### What needs to be done
Search the material for the word "repository" and copy each line that holds it.

### Material provided

============================================================

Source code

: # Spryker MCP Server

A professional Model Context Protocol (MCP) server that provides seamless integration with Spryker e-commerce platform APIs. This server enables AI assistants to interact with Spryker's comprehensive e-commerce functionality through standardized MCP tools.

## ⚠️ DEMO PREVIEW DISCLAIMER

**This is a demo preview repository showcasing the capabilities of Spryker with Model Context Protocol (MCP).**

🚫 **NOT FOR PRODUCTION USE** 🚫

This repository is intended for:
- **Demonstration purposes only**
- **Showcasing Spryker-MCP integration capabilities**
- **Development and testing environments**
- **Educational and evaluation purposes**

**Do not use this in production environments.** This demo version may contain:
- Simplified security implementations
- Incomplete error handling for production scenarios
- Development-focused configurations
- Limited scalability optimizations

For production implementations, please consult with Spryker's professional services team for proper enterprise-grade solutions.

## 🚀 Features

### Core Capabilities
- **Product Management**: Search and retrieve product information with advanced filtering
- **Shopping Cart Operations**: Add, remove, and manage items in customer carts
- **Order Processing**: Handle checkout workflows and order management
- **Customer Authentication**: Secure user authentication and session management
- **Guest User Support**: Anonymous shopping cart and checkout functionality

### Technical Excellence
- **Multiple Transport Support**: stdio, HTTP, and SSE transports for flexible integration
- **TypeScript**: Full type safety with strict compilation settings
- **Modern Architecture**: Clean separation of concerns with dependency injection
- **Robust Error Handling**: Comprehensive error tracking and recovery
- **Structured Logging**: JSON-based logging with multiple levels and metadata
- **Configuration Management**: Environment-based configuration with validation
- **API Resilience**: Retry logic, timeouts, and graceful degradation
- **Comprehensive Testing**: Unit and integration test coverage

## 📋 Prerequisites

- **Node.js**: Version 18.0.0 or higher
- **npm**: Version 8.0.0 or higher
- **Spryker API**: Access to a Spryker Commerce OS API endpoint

============================================================

### Worked solution
**This is a demo preview repository showcasing the capabilities of Spryker with Model Context Protocol (MCP).**
This repository is intended for:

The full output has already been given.